I don't understand how so many mommies do this. It feels like a death sentence that should have been outlawed many years ago. Seriously, how is going back to work when your baby is 10 weeks and 6 days old, okay? I really had no idea I would feel this way. I thought, "of course I'll love her, but it'll be nice to have a break and still be me sometimes." Nope. Definitely not. I could care less. This is beyond love and I don't even know what to call it yet.
I can't take my eyes off of her; how she sleeps, how perfect her ears are, how long her fingers are, how smooth her hair looks, how her nose turns up at the end, how her eyelashes are so long they touch her eyebrows, how her hands are up on either side of her head, and what rhythm her breathing moves the elephants on her blanket up and down.
Working Mommies everywhere; you are warriors. Emotional heroes. When people tell you that you deserve an award...you don't deserve an award, you deserve all the time you missed while away from you baby back.

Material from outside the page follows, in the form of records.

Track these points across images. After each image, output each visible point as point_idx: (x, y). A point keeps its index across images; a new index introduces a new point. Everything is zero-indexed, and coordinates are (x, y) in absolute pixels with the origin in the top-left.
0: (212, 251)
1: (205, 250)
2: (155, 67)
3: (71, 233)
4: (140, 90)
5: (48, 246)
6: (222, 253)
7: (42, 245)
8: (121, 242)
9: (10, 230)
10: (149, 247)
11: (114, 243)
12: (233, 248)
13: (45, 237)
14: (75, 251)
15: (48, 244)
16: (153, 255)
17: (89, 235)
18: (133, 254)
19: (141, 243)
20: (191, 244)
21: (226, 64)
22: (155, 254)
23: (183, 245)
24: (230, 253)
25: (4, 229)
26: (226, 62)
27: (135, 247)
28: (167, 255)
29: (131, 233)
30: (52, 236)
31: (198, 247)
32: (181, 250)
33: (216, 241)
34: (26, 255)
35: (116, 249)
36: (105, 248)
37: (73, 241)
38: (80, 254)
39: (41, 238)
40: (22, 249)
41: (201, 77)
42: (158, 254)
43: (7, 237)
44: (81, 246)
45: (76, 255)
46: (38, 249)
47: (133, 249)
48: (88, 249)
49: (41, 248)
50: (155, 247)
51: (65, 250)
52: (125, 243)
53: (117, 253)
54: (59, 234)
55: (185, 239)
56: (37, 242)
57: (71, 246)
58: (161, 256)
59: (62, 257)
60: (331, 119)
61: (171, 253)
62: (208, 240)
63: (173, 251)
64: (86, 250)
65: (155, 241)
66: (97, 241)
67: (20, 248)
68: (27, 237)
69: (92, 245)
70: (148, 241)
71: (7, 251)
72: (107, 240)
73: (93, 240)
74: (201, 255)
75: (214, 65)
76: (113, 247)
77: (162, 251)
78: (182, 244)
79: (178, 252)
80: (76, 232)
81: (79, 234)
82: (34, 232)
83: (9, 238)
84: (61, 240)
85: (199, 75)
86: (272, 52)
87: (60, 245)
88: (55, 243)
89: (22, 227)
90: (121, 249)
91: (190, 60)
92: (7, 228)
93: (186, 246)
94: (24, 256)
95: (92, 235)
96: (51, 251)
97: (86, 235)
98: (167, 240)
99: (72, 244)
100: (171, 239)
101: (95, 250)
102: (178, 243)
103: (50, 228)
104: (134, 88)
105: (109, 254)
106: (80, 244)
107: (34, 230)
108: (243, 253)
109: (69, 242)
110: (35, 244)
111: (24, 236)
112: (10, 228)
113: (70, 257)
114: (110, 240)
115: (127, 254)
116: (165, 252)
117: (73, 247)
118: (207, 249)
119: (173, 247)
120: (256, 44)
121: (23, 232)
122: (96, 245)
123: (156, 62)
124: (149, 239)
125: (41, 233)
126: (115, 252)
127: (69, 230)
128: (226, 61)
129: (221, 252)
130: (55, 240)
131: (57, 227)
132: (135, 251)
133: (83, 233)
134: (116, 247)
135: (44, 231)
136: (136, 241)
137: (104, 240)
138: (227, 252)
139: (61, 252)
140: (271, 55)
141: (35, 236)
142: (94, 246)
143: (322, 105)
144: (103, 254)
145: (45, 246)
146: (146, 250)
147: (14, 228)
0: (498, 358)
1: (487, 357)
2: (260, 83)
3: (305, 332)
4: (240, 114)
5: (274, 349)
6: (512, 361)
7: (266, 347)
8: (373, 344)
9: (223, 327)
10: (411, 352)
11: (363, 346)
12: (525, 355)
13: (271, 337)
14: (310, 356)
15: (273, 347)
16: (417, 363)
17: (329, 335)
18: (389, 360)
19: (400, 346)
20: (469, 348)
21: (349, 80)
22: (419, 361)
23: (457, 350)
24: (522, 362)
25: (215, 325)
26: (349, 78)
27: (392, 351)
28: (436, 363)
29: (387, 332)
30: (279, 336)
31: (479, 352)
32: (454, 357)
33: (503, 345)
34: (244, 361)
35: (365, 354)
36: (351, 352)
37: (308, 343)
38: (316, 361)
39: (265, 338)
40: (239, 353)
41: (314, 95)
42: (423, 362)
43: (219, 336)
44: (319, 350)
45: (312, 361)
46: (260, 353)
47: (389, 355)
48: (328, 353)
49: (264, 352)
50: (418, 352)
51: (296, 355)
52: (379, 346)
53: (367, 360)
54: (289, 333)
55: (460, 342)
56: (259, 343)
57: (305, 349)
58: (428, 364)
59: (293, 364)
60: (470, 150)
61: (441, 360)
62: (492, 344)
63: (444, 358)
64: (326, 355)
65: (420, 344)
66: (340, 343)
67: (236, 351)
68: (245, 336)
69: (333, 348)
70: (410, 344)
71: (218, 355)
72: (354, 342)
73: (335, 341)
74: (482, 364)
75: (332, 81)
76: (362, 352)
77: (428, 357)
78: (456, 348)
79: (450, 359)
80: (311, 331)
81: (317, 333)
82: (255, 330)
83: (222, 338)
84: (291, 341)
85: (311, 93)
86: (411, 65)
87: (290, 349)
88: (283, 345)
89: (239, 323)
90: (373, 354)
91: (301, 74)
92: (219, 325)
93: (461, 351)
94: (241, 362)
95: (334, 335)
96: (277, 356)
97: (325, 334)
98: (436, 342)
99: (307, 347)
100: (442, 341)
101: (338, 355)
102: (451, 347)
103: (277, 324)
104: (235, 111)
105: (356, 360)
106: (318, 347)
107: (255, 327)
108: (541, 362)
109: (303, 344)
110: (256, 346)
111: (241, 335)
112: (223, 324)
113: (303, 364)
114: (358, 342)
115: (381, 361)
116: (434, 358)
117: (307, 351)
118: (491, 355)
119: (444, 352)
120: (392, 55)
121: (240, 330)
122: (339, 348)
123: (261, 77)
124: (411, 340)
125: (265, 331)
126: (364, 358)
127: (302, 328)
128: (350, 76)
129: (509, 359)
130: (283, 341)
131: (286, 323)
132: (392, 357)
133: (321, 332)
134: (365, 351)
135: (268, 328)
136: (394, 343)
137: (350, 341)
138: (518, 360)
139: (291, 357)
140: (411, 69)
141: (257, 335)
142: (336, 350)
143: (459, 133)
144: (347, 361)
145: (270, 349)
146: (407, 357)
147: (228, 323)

After I wrote that, I knew I had to go to sleep. Or at least try to. And I did. I went to work the next day and I survived and I learned a few things too. So, here is my advice to the mommy's that haven't left their babies yet and are struggling.
Yes, preparing for tears is probably the best thing to do. If you don't have tears then something would be wrong. You are a very good mommy and that's why you will be sad. I've actually been wracking my brain all day to be able to give you all some wise advice, but I can't. It was probably the hardest day of my life. But!! I will tell you that after the first day and you run to get to your baby and they smile at you or recognize your voice, all the sadness just melts away.
Leaving Georgia never feels right, but I don't cry anymore. What I thought was interesting and what I didn't know would happen, was that even though I cried all the way to work that first day, I also found myself again.
I was needed at work and I helped people and I was respected as an adult person and it felt really good.
I got to be a mom to an amazing little girl and a successful career woman at the same time!
So, my advice is to keep your eyes open for the positive that might happen for you on that first day back even though you will definitely be sad.